Опускаю голову и машинально потираю шрам на запястье.
— Я не такая смелая, как ты.
— Нет, ты намного смелее, — отвечает он.
* * *
Никто не имеет права производить на свет детей, обреченных на страдания вследствие грехов их родителей.
Из выступления мистера Хардинга из Западного Фэйрли во время дебатов, посвященных законопроекту о стерилизации, в палате представителей штата Вермонт. «Берлингтон фри пресс», 21 марта 1931 года
В бильярдной стоит грохот, потому что шары без конца ударяются друг о друга.
— Спенсер, неужели ты допустишь, чтобы старик разбил тебя наголову! — смеется отец.
— Гарри, не угодно ли вам заткнуться и нанести удар?
Улыбаюсь и прижимаю руку к пояснице. Я стою у буфета в столовой, которая примыкает к бильярдной, и пересчитываю серебряные ложки. По настоянию Спенсера я делаю это каждый месяц. У нас никогда ничего не пропадало, но Спенсер считает подобную предосторожность нелишней.

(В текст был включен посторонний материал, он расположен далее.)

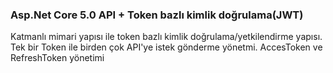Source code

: ### Asp.Net Core 5.0 API + Token bazlı kimlik doğrulama(JWT)

Katmanlı mimari yapısı ile token bazlı kimlik doğrulama/yetkilendirme yapısı. Tek bir Token ile birden çok API'ye istek gönderme yönetmi. AccesToken ve RefreshToken yönetimi
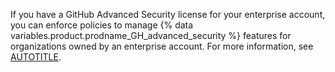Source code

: If you have a GitHub Advanced Security license for your enterprise account, you can enforce policies to manage {% data variables.product.prodname_GH_advanced_security %} features for organizations owned by an enterprise account. For more information, see [AUTOTITLE](/enterprise-cloud@latest/admin/policies/enforcing-policies-for-your-enterprise/enforcing-policies-for-code-security-and-analysis-for-your-enterprise).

Откладываю в сторону седьмую чайную ложку, и тут до меня долетает слово «джипси».
— В результате мне пришлось закончить работу самому, — говорит Спенсер.
— Это меня ничуть не удивляет, — отвечает отец, ударяя кием по шару. — Ложь и воровство у этих людей в крови. И разумеется, абсолютная безответственность тоже относится к числу их наследственных качеств.
— Помимо всего прочего, выяснилось, что этот тип отсидел срок в тюрьме по обвинению в убийстве.
— Боже мой!
— Да, ничего не скажешь, с работничком нам повезло. — Спенсер тихонько чертыхается. — Конечно, я считаю, что в принципе преступники способны исправиться и жить нормальной жизнью. Но я не собираюсь проверять эту теорию на опыте собственной семьи.
Судя по стуку, отец собирает шары для новой игры.
— Проблема состоит в том, что закон о стерилизации не избавляет нас от дегенератов, успевших благополучно родиться, — слышу я его голос. — Полагаю, со временем этот закон придется доработать.
Кровь приливает к моим щекам. Отец произносит эту фразу без всякой злобы; он не имеет в виду конкретных людей, которых ненавидит и мечтает уничтожить. Просто они со Спенсером пытаются изменить мир к лучшему, ради будущих поколений сделать его более благоустроенным и процветающим.